Brave the Page, I hope, will help you know when you are emotionally available for your own hard stories, as well as how to support yourself and heal while doing so. It will teach you how to be a “compassionate witness to your life” and to feel safe while doing the tender work of probing your memories.
Do you feel like you need permission to write about your challenges? Permission to put words to your feelings of shame? Permission to claim your story as your own? Permission to go slow—to unbury memories that have been long hidden, but at your own pace? You’ll find all that permission and more here.
Your story is not finished. It is ever-evolving, and writing about it, Febuary describes, is a “spiritual progression.”

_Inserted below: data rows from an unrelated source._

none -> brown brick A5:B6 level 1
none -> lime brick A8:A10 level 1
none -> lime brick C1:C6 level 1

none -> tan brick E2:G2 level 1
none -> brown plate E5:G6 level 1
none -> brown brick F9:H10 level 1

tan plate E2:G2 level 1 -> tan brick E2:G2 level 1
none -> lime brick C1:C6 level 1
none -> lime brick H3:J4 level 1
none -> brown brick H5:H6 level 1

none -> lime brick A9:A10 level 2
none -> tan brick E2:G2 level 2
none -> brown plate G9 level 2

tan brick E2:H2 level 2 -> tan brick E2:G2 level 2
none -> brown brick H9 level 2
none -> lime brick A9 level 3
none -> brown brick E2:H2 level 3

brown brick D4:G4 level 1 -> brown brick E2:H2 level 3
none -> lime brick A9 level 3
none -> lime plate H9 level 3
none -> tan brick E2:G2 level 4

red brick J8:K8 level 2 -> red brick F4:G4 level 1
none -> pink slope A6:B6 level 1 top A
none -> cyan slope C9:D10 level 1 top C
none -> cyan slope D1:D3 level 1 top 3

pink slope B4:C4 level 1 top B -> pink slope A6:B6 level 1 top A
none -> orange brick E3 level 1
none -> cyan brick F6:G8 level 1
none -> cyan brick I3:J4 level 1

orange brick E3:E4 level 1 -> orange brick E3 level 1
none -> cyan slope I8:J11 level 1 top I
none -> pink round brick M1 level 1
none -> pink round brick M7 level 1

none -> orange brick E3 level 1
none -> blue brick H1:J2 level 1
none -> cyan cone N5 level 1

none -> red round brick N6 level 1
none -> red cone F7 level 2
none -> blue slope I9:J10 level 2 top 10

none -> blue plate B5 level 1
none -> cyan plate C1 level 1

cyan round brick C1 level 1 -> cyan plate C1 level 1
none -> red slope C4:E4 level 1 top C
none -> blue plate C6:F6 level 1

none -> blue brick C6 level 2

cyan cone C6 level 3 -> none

And you must keep at it, even when it feels hard. “This work of using our voices,” she writes, “is a muscle we must train, and it becomes stronger each time we do it.”
Megan Febuary and I are in agreement: Writing through your trauma will be hard—but it will also be transformational. I recommend picking up a copy of her book to be your companion on your personal story healing journey. And she hopes that your copy will be well-loved and visibly used: “May [it] be dog-eared and highlighted, may its pages be torn out and posted as reminders, and may its edges be filled with your own brave reflections.” Mine is.
So, go forth and find your voice…and be gentle with yourself on the way ❤️
P.S. If something about this post stirred you, but you don’t feel quite ready to “brave the page,” I implore you to buy the book anyway. In my opinion, YOU are exactly who this book is for. Let it sit on your bedside table for a year if you must. Once you dip into it, those stirrings will become stronger, and so will your resolve to give voice to your memories and to put pen to paper. Let Megan Febuary plant the seeds; you will sow them when you are ready.
Note: This is an unsolicited review of a book I purchased at full price. I did not receive any compensation or free products in exchange, and any endorsements within this post are my own.